La mission du président remise en cause

C’est ainsi que les deux rivaux campent, l’arme au pied, sur leur propre champ de bataille, en s’accusant mutuellement de fuir le combat. Ce jeu de dupe est rendu possible par les ambiguïtés des nouveaux statuts de l’UMP, laborieusement négociés pour sortir de la guerre Copé-Fillon. L’ancien Premier ministre avait, non sans mal, fait graver dans le marbre l’instauration d’une primaire ouverte organisée par une haute autorité indépendante.

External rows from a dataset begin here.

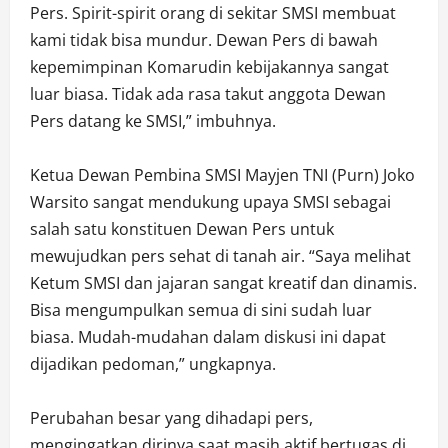
Pers. Spirit-spirit orang di sekitar SMSI membuat
kami tidak bisa mundur. Dewan Pers di bawah
kepemimpinan Komarudin kebijakannya sangat
luar biasa. Tidak ada rasa takut anggota Dewan
Pers datang ke SMSI,” imbuhnya.
Ketua Dewan Pembina SMSI Mayjen TNI (Purn) Joko
Warsito sangat mendukung upaya SMSI sebagai
salah satu konstituen Dewan Pers untuk
mewujudkan pers sehat di tanah air. “Saya melihat
Ketum SMSI dan jajaran sangat kreatif dan dinamis.
Bisa mengumpulkan semua di sini sudah luar
biasa. Mudah-mudahan dalam diskusi ini dapat
dijadikan pedoman,” ungkapnya.
Perubahan besar yang dihadapi pers,
mengingatkan dirinya saat masih aktif bertugas di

Cette innovation majeure bousculait les vieilles habitudes de la droite bonapartiste, remettant profondément en cause la mission du parti et de son président: il ne s’agissait plus d’incarner le chef charismatique mais de garantir les conditions d’une compétition loyale et équitable entre plusieurs candidats possibles à présidence de la république. La commission chargé de rédiger les nouveaux statuts de l’UMP, aurait dû en tirer les conséquences. Elle ne l’a pas fait. «Aller au bout de la logique, c’était dire que le parti n’avait plus besoin de président élu directement par les militants», fait observer le juppéiste Benoist Apparu.

Deux conceptions contradictoires du rôle du parti coexistent. Et risquent de s’affronter durement au lendemain de la probable élection de de Nicolas Sarkozy, le 29 novembre prochain.

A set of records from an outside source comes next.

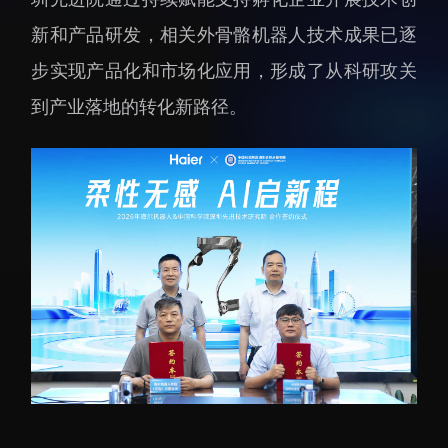
招生信息
先进榜YOUNG
新和产品研发，相关外骨骼机器人技术成果已逐
学位培养
体育与健康
步实现产品化和市场化应用，形成了从科研攻关
学生工作
讲座信息
到产业落地的转化新路径。
学生就业
教育动态
交流动态
转移转化
国合项目
控股企业
出国境事务
成果超市
来华指引
合作交流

A chacun de ses meetings, ce dernier insiste sur sa volonté de «rassembler». Il aura «besoin» de tous - notamment de «l’expérience» de Juppé - pour construire «la plus grande formation politique du XXIe siècle». Une fois cette tâche accomplie, il promet, «le moment venu» d’organiser la primaire. «Ce n’est pas forcément la garantie d’un bon président (...) Mais c’est la seule façon de ramener le calme dans un famille politique qui a connu la pagaille», a-t-il expliqué à Toulon.

"Le 30 novembre, les choses sérieuses commencent"

Alain Juppé jouera-t-il le jeu? C’est loin d’être certain. Car pour lui, la primaire n’est pas la cerise que l’on pose sur le gâteau tout cuit. «Dès le 30 novembre, les choses sérieuses commencent. Il faudra se mettre très rapidement au travail pour préparer la primaire. Ce sera la priorité absolue» explique Gilles Boyer, le bras droit du maire de Bordeaux. «Le meilleur moyen de tuer la primaire c’est de ne pas s’en occuper» soulignent les juppéistes, rappelant que les socialistes s’y étaient pris plus d’un an à l’avance. «Ce sera sans doute la plus grosse responsabilité du futur président de l’UMP, si l’on veut que 3 à 4 millions de personne fasse un choix éclairé» explique le député-maire du Havre Edouard Philippe.

Il sera difficile, pour Nicolas Sarkozy, de ne pas satisfaire à cette exigence, également portée par tous les autres candidats potentiels à la primaire: François Fillon, Xavier Bertrand et Bruno Le Maire. Comme Juppé, tous ces responsables de l’UMP exigeront des signes tangibles. S’il s’en tient à sa désinvolte promesse d’ouvrir «le moment venu» le chantier de la primaire, Nicolas Sarkozy ne pourra pas prétendre rassembler au-delà de ses supporters inconditionnels. L’aventure serait d’autant plus risquée que rien d’empêcherait Juppé, Fillon et les autres d’organiser une primaire en dehors de grand parti que Sarkozy prétend refonder. Si elle rencontre, comme c’est probable, l’adhésion de millions d’électeurs, cette initiative serait forte d’une légitimité difficilement contestable. «Sarkozy ne pourra rien faire sans nous et nous ne travaillerons avec lui que si nous avons les garanties suffisantes», conclu un lieutenant de Juppé.